Reconstruction of penis
A case report of a diabetic male who suffered from gas gangrene following urethral instrumentation underwent reconstructive procedure using local tissue flap. A 40 years old diabetic man underwent cystolithotripsy for a vesical calculus in a suburban nursing home. After removal of catheter he failed to pass urine and needed an indwelling catheter. Reinsertion of catheter could be possible only after the dilatation of urethra using a metal bougie. The patient developed fever and swelling of the external genitalia. At this stage he was referred to tertiary care center. On arrival in the emergency ward, he had clinical features of septicemia; diffuse swelling of external genitalia extending up to the lower abdomen. Subcutaneous crepitus was appreciated over the lower abdomen. A Computerized Tomography scan confirmed gas in the subcutaneous space, corpora cavernosal and corpus spongeosum. He was treated with broad-spectrum antibiotics, debridement and suprapubic diversion of urine. At a later date the left corpus cavernosum was excised and urethra was laid open. Once the sepsis was controlled, penis was reconstructed using a rotation flap using scrotal skin based on dartos fascia.
A cosmetically acceptable penis with urethral continuity was attained. This case highlights the complication of a relatively simple procedure resulting in a life threatening condition. Local tissue flap has been used restore the continuity of urethra and external appearance. .
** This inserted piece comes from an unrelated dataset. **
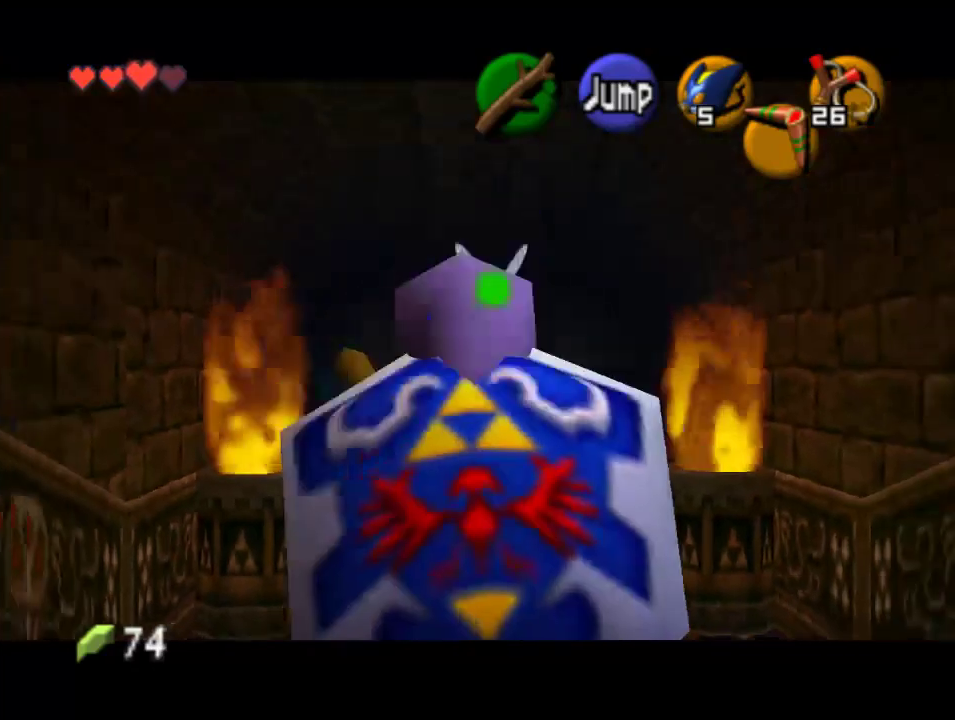
{"dt_ms": 1000, "buttons": ["A", "Z"], "left_stick": "down"}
This is the story of a 30 year old married man who underwent complete removal of his penis 3 years ago for cancer. At that time the cancer had spread to regional lymph nodes and all these extensions of disease were removed surgically during a tedious operation. He later received radiotherapy for the same. After observing for 3 years, when there was no detectable trace of cancer, I decided to reconstruct the penis.
Usually in a situation like this, standard plastic surgery techniques involve reconstruction of phallus by using a free flap transfer of skin and tissues from fore arm. The major disadvantage of this technique is that even though one can form an organ, it usually lacks sensation. Moreover, since it is limp, it cannot perform sexual activity.
Since our patient was young and wished to regain sexual function, it was planned to reconstruct his organ using local tissues in order to preserve sensation and incorporate semi rigid implant to provide rigidity.
After meticulous planning, he underwent a four hour long procedure under general anaesthesia. Socks made up of Nylon mesh were fabricated to house the semi rigid implants. These were then anchored to the bone at the same location where the original penile shafts are anchored. Local tissues were used to give an external appearance of penis. He withstood the procedure well and should be able to have a satisfactory intercourse which would be allowed at the end of three months. However the best person to certify that would be his partner (wife in this case).